Many who knew her describe her as brilliant, generous, loyal to her friends and family, and if she had a flaw, "too indulgent."
She kept a team of lawyers busy for decades with her many family ventures and entrepreneurial activities.
"She was involved in more damn things that you could shake a stick at," said her longtime attorney and friend, Bill Hanes, now the county's Commissioner of Accounts. "It was challenging, rewarding and always fun.
"She was a woman who would never sit down to tea or bridge with the ladies," he said. "She was in there mixing it up with the men and women in business. And she was very good at it."
Mrs. Carr was born Sept. 2, 1910, in Mountain Iron, Minn., to the late Oscar Lukkarila and Mary Pernu Lukkarila, who came over from Finland. She epitomized her family's strong work ethic.
"She became a lawyer when women didn't become lawyers," said Marc Albert, her attorney since 1981. Mrs. Carr and a classmate were the first women to graduate from the University of Minnesota's School of Law.
She married Lester Hayden Carr, an engineer and inventor, in 1932. They moved to the Washington, D.C., area during World War II, and in 1950 purchased the historic Fort Evans Farm in Leesburg. The property, which covered more than 3,000 acres in the northeast quadrant of Leesburg, became their lifelong home and the headquarters of their company, Developmental Engineering Corp. -- known as DECO.
"DECO employed a helluva lot of people here," Mr. Hanes said. The company had contracts with the Department of Defense, he said, for development of communications technologies. "They were on the leading edge of the industry. [Mr. Carr] met with presidents and Gen. George Marshall - I'm sure they were friends."
The Carrs sold DECO to Westinghouse Electric Corp. for "a ton of money," Mr. Hanes said, and shortly after, in 1965, Mr. Carr died.
Mrs. Carr began to invest in Leesburg where she saw needs. She bought and renovated a rundown building for her North American Bank and Trust, which she eventually sold to Nations Bank.
She was a visionary, some said, always ahead of her time. In the mid-1970s, she and her business partner and friend Mark Montgomery teamed up with a Swiss count and a U.S. ambassador to form International Pavilion, which she envisioned as an international center, "a little U.N. right here in Leesburg," Mr. Hanes said.
IPCO developed the Carrvale subdivision, which Mrs. Carr saw as meeting a need for moderately priced houses.
Later she sold more land, in the area of Home Depot, for commercial development.

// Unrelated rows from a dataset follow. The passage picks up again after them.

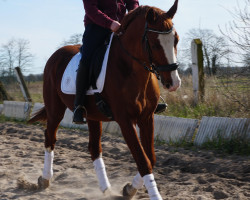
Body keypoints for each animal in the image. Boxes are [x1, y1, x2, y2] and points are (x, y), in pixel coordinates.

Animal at [29, 1, 181, 198]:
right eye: (155, 43)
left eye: (176, 40)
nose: (174, 83)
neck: (131, 70)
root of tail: (56, 54)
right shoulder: (125, 121)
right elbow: (143, 160)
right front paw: (148, 194)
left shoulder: (147, 118)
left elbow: (151, 159)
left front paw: (129, 189)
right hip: (55, 109)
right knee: (50, 138)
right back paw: (45, 179)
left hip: (93, 116)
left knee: (94, 148)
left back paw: (105, 188)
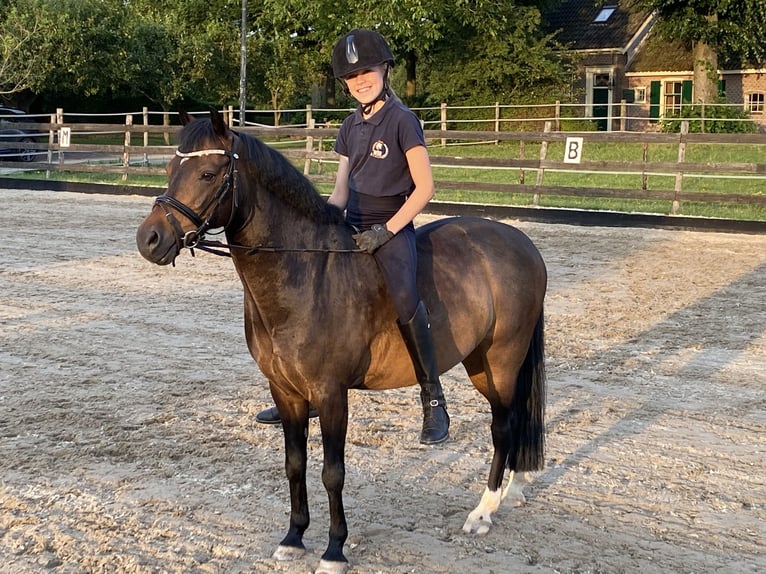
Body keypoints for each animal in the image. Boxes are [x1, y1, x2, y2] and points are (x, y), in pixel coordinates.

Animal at [135, 109, 548, 574]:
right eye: (170, 170)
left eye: (207, 173)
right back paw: (515, 489)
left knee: (504, 426)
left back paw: (484, 510)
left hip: (498, 362)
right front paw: (294, 537)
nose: (149, 239)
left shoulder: (331, 393)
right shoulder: (285, 392)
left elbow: (333, 471)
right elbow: (294, 463)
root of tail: (522, 243)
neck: (303, 272)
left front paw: (334, 549)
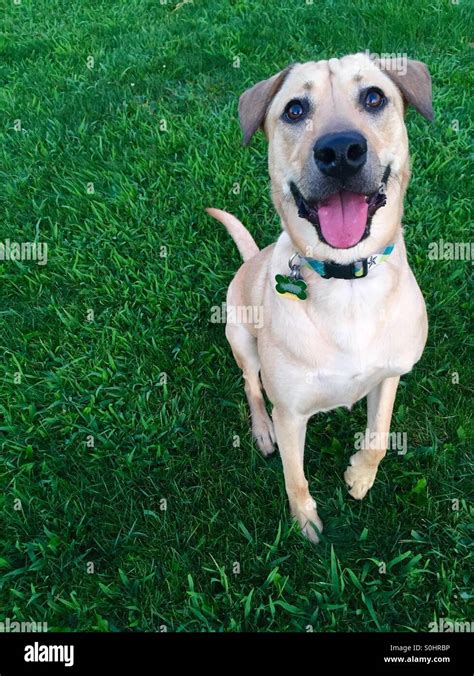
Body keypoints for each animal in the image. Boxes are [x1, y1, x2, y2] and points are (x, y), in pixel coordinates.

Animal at [206, 52, 432, 544]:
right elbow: (295, 476)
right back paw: (261, 431)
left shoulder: (391, 375)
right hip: (240, 337)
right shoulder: (291, 413)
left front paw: (360, 476)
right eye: (294, 110)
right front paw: (305, 522)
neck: (347, 284)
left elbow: (380, 436)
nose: (340, 151)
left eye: (374, 97)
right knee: (251, 386)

"She sold [her property] to people who would show her their hand, who would build something she could have pride in," Mr. Hanes said.
Mrs. Carr started her own newspaper when she didn't like what local papers wrote about her. In 1974 she sold her weekly Metro Virginia News in Leesburg, as well as the long-established Fauquier Democrat, to Arthur Arundel, publisher of the Times-Mirror.
"The Metro Virginia News, written in Mrs. Carr's Leesburg Bank Building ... was the first serious competition for the Times-Mirror since 1956," wrote the late Frances H. Reid in her book, "Inside Loudoun: The Way It Was."
"She was a powder keg who was about 4 feet [11 inches] tall," Mr. Albert said. "You didn't want to get in her way.
"She was tenacious, had a steel-trap mind, loved her family and friends, and was very loyal to them," he said. "She was like David going after Goliath.
Mrs. Carr championed causes for the cultural benefit of Loudoun. She founded and donated to the Loudoun Museum. She restored several historic buildings in Leesburg. After she was appointed to the Virginia Community College Board, she was instrumental in getting the Sterling campus funded and built.
Still, at the end of the day, "she had all the money in the world, but her family came first," Mr. Albert said. He recalled the time her 2-year-old granddaughter was injured in a farm accident. "Mrs. Carr just lived at the hospital. She wouldn't go home." The little girl eventually died.
Mrs. Carr never retired, remaining active until the end. "She was sharp as a tack," said her friend, attorney Rick Saunders. "She understood everything, even into her 90s. I was always in awe of her."
Services are Friday at 1 p.m. at Colonial Funeral Home in Leesburg. Friends may call beginning at 11 a.m. Burial will follow in the Carr Mausoleum at Fort Evans Farm.
Two of Mrs. Carr's children preceded her in death. Her daughter Alice "Diane" Carr died in an automobile accident in the late 1960s. Mrs. Carr adopted Diane's son, Shawn H. Carr, and raised him.
Her son, Richard H. Carr, died in 2003.
Survivors also include two daughters, Cynthia L. Carr Shrump Marsh, and Roberta J. Carr Ochoa; five other grandchildren; five great-grandchildren; and three nieces and nephews.